Güncelleme Tarihi:
BDP’li kalleşler
Uludere konusunda adli, idari yargı süreci devam ediyor. Türkiye artık ne askerin sivilin kulağını çektiği ne de sivilin askerin ensesine vurduğu, ne de BDP’li, PKK’lı kalleşlerin benim subayımı, askerimi gelip arkadan şehit ettiği bir ülke değil.

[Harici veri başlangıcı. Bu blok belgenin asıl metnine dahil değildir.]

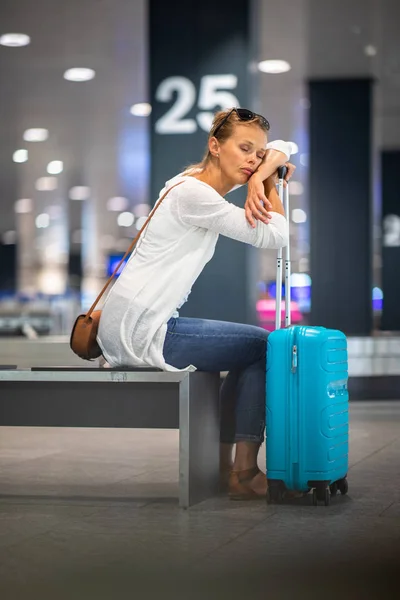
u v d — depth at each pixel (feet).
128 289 12.02
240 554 9.35
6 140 60.85
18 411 12.85
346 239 47.55
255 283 27.89
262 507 12.02
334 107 46.21
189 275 12.14
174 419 12.32
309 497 12.79
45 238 134.41
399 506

BAŞBAKAN Tayyip Erdoğan, güvenlik güçlerinin terörle mücadelede kendilerine verilen “yüzde 100 emin olmadan müdahale edilmemesi” talimatıyla hareket ettiklerini söyledi. Uludere olayı için, “Hata dedik ya daha kaç kere diyeceğiz, otomata mı bağlayacağız” yorumunu yapan Erdoğan, BDP’liler için “kalleş” ifadesini kullandı. Erdoğan, partisinin dünkü TBMM grubunda, bakan ve milletvekillerini gözyaşlarına boğan konuşmasında özetle şöyle dedi:
Gereken misliyle yapıldı
“Türkiye hukuk devleti, hata yapan bedelini öder. Biz hiçbir hatayı örtmeye çalışmayız ama hiçbir hata yüzünden de yargısız infaz yapmayız. Devlet de hükümet de Uludere’de şu ana kadar yapılması gerekenleri misliyle yapmıştır. Hiçbir şeyin üzerinin örtüldüğü, kapatıldığı yok. O yüzden soruşturmaların sonuçlanmasını beklemek en doğru olanı.
Yargısız infaz yapamazsın
136 yıl önce Balkanlar’da bir köyü yağmalayan komutana kırbacıyla vurmak isteyen Osmanlı generalinin elini bir başka
general tutup, ‘Paşa hazretleri, karşınızdaki Devlet-i Aliyeyi Osmaniye’nin bir subayıdır. Onu sizin kırbacınız değil, ancak kanun cezalandırabilir’ diyor. Ne demek bu, yani yargısız infaz yapamazsınız. Evet, Uludere konusunda adli, idari yargı süreci devam ediyor. Türkiye artık ne askerin sivilin kulağını çektiği ne de sivilin askerin ensesine vurduğu, ne de BDP’li, PKK’lı kalleşlerin benim subayımı, askerimi gelip arkadan şehit ettiği bir ülke değil. Millet, dindarlığımızı test etmeye kalkanlara zerre miskal kıymet vermez. Şu salondaki kadro, cumhuriyet döneminin en karanlık dönemlerini aydınlığa kavuşturmak için canını ortaya koymuş bir kadrodur. Ne milli iradeye gölge düşürmek isteyenlere izin veririz ne de devleti şamar oğlanına çevirmek isteyenlere çanak tutarız. Dünyanın her ordusunun tarihinde buna benzer trajik hadiseler var. Kıbrıs harekâtında Kocatepe muhribimiz kendi uçaklarımız tarafından batırıldı. Terörle mücadele sırasında bazen vahim hatalar da yapıldı. Şu anda onlarca polis, bu nedenle kasten adam öldürmek suçundan ömür boyu hapis cezasıyla yargılanıyor. Demokrasiden, hukuktan taviz vermeden terörle mücadele ediyoruz. Valilerimiz, emniyet müdürlerimiz, komutanlarımız altlarındaki ekiplere ‘Yüzde 100 emin olmadan müdahale etmeyin’ talimatını veriyorlar.”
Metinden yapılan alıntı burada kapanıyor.